- DESCRIPTION OF THE TASK: Identify every line of the data below that contains the word "list", and copy each of those lines. Matches are case-sensitive.

::: SUPPLIED MATERIAL

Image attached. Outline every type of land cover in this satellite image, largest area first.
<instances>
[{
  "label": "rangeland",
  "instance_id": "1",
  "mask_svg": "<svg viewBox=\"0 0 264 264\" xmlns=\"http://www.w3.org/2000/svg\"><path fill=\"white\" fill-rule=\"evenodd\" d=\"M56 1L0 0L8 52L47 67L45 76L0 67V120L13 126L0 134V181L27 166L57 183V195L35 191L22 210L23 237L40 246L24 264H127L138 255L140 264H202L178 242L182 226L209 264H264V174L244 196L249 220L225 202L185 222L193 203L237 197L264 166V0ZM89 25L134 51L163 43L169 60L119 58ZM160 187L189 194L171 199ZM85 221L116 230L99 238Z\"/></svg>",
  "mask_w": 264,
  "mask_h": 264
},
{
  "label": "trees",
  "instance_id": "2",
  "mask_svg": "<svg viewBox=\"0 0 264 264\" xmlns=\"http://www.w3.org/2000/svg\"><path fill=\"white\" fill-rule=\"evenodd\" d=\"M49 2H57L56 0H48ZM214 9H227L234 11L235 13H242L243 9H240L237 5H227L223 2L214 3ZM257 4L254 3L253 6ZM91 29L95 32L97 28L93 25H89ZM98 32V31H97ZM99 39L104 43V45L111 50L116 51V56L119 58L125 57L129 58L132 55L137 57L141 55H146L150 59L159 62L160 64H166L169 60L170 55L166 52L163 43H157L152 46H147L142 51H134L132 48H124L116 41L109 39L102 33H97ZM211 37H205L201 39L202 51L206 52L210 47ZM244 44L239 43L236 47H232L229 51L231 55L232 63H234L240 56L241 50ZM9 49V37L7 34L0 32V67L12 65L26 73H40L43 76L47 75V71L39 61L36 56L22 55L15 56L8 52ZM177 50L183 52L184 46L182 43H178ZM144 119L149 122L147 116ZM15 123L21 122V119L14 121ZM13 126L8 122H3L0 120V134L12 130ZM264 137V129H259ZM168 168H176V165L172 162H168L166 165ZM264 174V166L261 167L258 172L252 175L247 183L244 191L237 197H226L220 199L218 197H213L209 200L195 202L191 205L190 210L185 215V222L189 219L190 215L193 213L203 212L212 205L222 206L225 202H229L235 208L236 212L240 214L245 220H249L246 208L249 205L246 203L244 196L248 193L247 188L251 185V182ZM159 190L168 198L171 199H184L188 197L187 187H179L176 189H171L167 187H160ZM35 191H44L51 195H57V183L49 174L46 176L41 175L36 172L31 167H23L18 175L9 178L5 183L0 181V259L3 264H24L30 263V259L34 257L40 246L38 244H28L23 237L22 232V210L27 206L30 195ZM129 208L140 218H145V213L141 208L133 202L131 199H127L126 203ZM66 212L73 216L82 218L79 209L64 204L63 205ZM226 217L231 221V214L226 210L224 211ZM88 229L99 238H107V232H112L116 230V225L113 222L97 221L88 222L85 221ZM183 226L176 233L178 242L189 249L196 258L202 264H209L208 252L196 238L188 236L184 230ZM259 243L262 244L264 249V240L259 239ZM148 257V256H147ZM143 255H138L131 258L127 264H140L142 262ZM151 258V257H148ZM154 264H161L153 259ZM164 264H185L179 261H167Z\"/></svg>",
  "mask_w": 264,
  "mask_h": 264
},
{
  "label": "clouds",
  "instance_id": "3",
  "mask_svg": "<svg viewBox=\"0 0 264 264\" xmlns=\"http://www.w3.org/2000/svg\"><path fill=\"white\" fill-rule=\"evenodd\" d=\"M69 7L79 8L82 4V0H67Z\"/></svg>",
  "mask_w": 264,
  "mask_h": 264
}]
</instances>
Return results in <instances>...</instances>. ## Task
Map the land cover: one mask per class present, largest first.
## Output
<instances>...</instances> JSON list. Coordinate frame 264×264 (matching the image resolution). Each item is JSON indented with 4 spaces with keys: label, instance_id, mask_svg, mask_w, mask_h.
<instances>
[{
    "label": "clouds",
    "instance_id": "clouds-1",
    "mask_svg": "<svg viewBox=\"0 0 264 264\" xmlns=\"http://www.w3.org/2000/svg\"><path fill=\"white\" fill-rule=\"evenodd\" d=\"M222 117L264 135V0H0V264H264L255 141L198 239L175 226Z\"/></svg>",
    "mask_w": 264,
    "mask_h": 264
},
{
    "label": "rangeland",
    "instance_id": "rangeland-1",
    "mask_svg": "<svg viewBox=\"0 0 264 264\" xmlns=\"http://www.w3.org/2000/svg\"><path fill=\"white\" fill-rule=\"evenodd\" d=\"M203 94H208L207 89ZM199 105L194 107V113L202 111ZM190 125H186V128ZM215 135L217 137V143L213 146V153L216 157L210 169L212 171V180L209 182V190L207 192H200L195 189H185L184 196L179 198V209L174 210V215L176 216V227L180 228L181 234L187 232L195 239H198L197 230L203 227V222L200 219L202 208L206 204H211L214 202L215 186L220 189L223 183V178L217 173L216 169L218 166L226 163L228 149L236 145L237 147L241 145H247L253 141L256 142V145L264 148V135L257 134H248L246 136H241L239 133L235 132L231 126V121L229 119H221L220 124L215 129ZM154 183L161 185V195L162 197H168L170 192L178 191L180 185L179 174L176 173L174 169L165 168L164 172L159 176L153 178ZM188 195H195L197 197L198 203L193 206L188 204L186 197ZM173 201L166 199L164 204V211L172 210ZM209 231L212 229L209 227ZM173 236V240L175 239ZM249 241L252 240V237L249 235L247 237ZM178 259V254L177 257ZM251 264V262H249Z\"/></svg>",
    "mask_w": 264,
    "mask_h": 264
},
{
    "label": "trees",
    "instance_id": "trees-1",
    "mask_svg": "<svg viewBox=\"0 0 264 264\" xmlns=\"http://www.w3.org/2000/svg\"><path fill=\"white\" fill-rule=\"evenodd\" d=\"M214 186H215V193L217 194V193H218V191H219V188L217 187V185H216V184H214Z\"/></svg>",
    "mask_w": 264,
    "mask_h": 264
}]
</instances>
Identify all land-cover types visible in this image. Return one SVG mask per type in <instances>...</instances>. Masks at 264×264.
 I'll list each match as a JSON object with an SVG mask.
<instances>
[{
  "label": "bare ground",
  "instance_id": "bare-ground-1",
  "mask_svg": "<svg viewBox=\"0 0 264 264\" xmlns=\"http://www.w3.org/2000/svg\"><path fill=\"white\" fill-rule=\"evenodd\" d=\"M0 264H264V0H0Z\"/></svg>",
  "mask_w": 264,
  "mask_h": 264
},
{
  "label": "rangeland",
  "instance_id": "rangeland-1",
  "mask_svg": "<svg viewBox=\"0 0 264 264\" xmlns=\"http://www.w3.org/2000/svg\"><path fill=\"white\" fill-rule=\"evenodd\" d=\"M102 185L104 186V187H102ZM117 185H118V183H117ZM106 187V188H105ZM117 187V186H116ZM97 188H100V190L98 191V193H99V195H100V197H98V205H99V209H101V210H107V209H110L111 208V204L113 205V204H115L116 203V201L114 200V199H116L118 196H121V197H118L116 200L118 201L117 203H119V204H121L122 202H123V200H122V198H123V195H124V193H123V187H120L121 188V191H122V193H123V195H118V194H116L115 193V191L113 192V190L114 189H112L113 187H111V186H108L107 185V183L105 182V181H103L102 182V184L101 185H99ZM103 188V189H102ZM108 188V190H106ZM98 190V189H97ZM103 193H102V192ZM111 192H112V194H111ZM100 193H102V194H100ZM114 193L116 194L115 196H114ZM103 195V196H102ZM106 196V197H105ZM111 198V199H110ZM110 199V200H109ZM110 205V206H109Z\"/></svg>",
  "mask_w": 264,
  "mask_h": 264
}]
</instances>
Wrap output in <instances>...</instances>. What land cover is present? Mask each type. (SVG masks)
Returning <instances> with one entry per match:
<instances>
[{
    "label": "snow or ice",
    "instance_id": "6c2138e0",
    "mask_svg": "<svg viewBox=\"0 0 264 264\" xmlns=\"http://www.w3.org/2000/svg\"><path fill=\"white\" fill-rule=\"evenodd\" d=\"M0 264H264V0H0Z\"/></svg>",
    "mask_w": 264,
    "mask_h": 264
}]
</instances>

::::::

- EXPECTED OUTPUT:
<instances>...</instances> JSON list. Coordinate frame 264×264 (matching the image resolution). Each item is JSON indented with 4 spaces with keys: label, instance_id, mask_svg, mask_w, mask_h.
 I'll list each match as a JSON object with an SVG mask.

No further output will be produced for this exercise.